* [Work required]
The response must consist of each line in the listing that has the word "bottom" in it.

────

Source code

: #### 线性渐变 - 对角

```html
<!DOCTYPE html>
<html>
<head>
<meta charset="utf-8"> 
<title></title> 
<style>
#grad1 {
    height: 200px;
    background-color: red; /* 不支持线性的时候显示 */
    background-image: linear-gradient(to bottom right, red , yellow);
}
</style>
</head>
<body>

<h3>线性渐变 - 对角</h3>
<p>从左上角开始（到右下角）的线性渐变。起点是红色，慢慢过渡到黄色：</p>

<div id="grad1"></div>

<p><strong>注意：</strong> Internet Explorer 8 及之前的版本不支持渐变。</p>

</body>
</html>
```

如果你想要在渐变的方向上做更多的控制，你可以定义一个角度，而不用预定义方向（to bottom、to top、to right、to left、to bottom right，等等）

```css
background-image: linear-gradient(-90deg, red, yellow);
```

────

* [Task answer]
    background-image: linear-gradient(to bottom right, red , yellow);
如果你想要在渐变的方向上做更多的控制，你可以定义一个角度，而不用预定义方向（to bottom、to top、to right、to left、to bottom right，等等）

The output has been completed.